Your answer must be every line of the data that contains "Taib".

###

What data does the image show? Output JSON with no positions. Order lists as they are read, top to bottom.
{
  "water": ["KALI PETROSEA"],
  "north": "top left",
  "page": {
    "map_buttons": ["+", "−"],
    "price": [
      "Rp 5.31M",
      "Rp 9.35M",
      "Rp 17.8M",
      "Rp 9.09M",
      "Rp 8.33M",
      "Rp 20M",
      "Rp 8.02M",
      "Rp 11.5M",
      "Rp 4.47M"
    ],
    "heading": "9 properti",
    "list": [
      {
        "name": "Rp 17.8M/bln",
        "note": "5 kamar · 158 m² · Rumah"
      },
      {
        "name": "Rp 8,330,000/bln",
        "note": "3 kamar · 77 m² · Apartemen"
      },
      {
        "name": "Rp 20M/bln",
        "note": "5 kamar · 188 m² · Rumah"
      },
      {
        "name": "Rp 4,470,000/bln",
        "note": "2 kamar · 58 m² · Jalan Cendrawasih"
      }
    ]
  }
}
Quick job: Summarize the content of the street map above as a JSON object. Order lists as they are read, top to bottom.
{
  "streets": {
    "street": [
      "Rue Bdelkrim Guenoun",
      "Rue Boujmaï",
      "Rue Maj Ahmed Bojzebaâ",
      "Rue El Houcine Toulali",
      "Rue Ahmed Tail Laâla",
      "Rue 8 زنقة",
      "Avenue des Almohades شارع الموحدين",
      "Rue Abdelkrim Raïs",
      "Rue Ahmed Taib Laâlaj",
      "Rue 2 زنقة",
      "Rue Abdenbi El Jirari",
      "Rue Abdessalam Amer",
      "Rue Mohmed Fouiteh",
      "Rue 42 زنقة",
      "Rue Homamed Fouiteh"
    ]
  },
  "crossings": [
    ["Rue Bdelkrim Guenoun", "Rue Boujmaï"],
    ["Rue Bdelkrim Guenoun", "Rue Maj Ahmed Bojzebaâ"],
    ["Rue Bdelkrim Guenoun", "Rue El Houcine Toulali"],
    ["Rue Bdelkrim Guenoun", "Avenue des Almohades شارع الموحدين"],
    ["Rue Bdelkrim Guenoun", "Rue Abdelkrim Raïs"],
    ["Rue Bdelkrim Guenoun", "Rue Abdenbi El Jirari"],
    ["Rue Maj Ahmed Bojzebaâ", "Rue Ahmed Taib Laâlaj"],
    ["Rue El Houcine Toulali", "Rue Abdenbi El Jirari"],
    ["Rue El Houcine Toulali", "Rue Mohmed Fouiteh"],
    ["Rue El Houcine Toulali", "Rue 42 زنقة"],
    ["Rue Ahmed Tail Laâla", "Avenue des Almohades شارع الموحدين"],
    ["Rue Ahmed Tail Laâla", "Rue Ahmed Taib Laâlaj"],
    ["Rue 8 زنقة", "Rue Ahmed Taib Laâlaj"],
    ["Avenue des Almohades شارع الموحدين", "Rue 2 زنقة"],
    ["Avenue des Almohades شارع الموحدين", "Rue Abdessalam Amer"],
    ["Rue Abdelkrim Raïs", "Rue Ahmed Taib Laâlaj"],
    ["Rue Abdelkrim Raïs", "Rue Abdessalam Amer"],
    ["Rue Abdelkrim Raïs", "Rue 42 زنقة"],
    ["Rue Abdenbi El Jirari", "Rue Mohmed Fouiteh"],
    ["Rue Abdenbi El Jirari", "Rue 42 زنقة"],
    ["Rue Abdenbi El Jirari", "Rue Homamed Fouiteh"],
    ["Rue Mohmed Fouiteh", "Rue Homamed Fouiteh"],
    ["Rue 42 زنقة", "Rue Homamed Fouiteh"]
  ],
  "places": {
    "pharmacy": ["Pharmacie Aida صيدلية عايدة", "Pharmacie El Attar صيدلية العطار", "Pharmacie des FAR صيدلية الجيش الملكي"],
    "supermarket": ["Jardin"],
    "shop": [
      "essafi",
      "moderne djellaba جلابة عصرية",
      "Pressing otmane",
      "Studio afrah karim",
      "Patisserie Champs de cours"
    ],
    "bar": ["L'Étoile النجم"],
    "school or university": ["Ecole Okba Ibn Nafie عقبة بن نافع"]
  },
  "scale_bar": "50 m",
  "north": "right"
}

###

> **ANSWER BOX**:
      "Rue Ahmed Taib Laâlaj",
    ["Rue Maj Ahmed Bojzebaâ", "Rue Ahmed Taib Laâlaj"],
    ["Rue Ahmed Tail Laâla", "Rue Ahmed Taib Laâlaj"],
    ["Rue 8 زنقة", "Rue Ahmed Taib Laâlaj"],
    ["Rue Abdelkrim Raïs", "Rue Ahmed Taib Laâlaj"],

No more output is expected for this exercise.